21. June 2005 · Comments Off on Iran’s Real Turnout: About 10% · Categories: Iran

While the MSM continue to parrot Iran’s “official” claims of a high turnout in Friday’s election, Michael Ledeen at NRO reports on reality:

First, the numbers. The regime had made it clear that the size of the turnout would indicate its legitimacy with the public, so they had to come up with big numbers. After hours of hilarious confusion, during which the “official” numbers oscillated wildly and different vote totals were announced by the interior ministry and the Council of Guardians, the regime finally decided to claim that something like 65 percent of eligible Iranians had voted. But most clear-eyed observers with the freedom to move around the country and actually go to polling places, found very few voters. The Mujahedin Khalq, the longtime allies of Saddam Hussein who have long been a source of information on things Iranian, estimated that the real figure was about 10 percent. If you read The Scotsman, for example, you hear things like this:

…at a polling station in…an affluent suburb of northern Tehran, only 150 voters had arrived by mid-afternoon. “We have been given 1,000 ballot papers, so it seems the turn-out has been a lot lower than expected,” said Mohsen Jannati, the school’s headmaster, who supervised the voting.

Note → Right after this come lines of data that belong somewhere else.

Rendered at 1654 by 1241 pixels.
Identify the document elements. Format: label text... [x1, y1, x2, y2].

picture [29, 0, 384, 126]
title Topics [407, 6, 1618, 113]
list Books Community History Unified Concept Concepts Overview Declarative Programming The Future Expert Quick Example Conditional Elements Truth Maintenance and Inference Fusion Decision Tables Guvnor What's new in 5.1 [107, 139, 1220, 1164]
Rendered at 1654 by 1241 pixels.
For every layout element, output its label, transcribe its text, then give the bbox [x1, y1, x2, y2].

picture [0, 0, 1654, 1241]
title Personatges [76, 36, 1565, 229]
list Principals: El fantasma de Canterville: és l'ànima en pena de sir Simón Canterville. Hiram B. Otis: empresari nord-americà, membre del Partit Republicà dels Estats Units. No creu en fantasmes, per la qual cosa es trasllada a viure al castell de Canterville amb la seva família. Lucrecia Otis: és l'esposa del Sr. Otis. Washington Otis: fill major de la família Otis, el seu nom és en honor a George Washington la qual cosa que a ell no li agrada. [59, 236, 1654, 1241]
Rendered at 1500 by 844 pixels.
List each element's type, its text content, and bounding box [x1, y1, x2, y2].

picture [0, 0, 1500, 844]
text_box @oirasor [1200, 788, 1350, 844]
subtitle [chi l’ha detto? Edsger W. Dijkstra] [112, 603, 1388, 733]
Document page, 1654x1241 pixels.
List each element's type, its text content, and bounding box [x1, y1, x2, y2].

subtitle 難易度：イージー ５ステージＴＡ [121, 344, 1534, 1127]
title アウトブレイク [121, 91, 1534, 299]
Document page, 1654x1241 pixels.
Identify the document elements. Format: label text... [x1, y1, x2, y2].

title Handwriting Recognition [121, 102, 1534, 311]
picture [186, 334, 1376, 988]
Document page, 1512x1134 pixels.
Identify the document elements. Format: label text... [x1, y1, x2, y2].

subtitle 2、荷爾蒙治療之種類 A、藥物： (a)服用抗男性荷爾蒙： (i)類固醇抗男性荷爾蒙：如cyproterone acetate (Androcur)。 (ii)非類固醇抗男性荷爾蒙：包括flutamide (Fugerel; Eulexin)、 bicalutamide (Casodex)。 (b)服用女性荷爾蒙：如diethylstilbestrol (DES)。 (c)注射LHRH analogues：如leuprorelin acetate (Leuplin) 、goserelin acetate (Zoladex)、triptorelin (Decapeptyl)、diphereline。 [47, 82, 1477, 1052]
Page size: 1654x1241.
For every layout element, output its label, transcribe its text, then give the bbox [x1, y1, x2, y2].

The lowest participation — maybe as low as 3-5 percent — was in Khuzestan Province, where there had been bombings and protests in recent weeks. But anecdotal evidence from all over the country indicated a very low turnout, as of late afternoon. Despite this, the mullahs trotted out rosy reports of big voter turnouts, and even broadcast “live” TV coverage of voters queued up, waiting patiently to make their voices heard.

The only problem was that the pictures were from past elections. One woman called up a Tehran radio station to say that she was sitting at home watching the tube, and saw herself voting. Very droll indeed.